# Structured Streaming and Transformations on Streams

In [None]:
dbutils.fs.cp("file:/Workspace/Shared/transactions.csv", "dbfs:/FileStore/streaming/input/transactions.csv")

True

Task 1: Ingest Streaming Data from CSV Files

In [None]:
static_df = spark.read.format("csv").option("header", "true").load("dbfs:/FileStore/streaming/input/transactions.csv")
schema = static_df.schema

streaming_df = spark.readStream.format("csv").option("header", "true").schema(schema).load("dbfs:/FileStore/streaming/input/")

query = streaming_df.writeStream.format("console").start()

Task 2: Stream Transformations

In [None]:

transformed_df = streaming_df.withColumn("TotalAmount", streaming_df["Quantity"] * streaming_df["Price"]).filter(streaming_df["Quantity"] > 1)

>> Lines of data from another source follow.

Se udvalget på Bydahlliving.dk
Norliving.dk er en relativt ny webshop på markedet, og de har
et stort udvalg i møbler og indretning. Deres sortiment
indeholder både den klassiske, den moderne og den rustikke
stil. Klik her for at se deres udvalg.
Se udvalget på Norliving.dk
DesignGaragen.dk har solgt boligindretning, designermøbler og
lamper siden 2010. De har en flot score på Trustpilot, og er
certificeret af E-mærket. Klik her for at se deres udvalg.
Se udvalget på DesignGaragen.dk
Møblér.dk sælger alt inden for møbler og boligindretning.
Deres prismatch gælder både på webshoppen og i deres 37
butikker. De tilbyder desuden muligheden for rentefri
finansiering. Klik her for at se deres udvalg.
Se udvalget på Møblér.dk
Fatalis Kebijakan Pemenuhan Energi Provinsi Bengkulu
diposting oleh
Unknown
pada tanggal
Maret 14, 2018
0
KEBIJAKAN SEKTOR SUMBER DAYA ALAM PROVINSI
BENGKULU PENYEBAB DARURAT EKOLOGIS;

query = transformed_df.writeStream.format("memory").queryName("transformed_stream").start()


Task 3: Aggregations on Streaming Data

In [None]:
from pyspark.sql.functions import col, sum
#Group the data by ProductID and calculate the total sales for each product
aggregated_df = streaming_df.groupBy("ProductID").agg(sum(col("Quantity") * col("Price")).alias("TotalSales"))
query = aggregated_df.writeStream.format("console").outputMode("update").start()

Task 4: Writing Streaming Data to File Sinks

In [None]:
query = transformed_df.writeStream.format("parquet").option("path", "/dbfs/FileStore/parquet") \
                                   .option("checkpointLocation", "/dbfs/FileStore/checkpoint") \
                                   .start()


Task 5: Handling Late Data using Watermarks

In [None]:
from pyspark.sql.functions import col, to_timestamp

streaming_df = streaming_df.withColumn("TransactionDate", to_timestamp(col("TransactionDate")))

watermarked_df = streaming_df.withWatermark("TransactionDate", "1 day")

watermarked_query = watermarked_df.writeStream.format("console").start()

Task 6: Streaming from Multiple Sources

In [None]:
# Stream 1: Incoming transaction data (CSV)
transactions_stream = spark.readStream.format("csv") \
    .option("header", "true") \
    .option("basePath", "dbfs:/FileStore/streaming/input/") \
    .schema("TransactionID STRING, TransactionDate DATE, ProductID STRING, Quantity INT, Price DOUBLE") \
    .load("dbfs:/FileStore/streaming/input/")

# Stream 2: Product information (JSON)
products_stream = spark.readStream.format("json") \
    .option("basePath", "dbfs:/FileStore/streaming/input/") \
    .schema("ProductID STRING, ProductName STRING, Category STRING") \
    .load("dbfs:/FileStore/streaming/input/")

# Join both streams on ProductID
joined_stream = transactions_stream.join(products_stream, "ProductID")

# Write the joined stream to the console to visualize results
query = joined_stream.writeStream \
    .format("console") \
    .outputMode("append") \
    .start()

Task 7

In [None]:
# Stop streaming query
query.stop()

# Restart the query
query = streaming_df.writeStream.outputMode("append").format("console").start()
query.awaitTermination()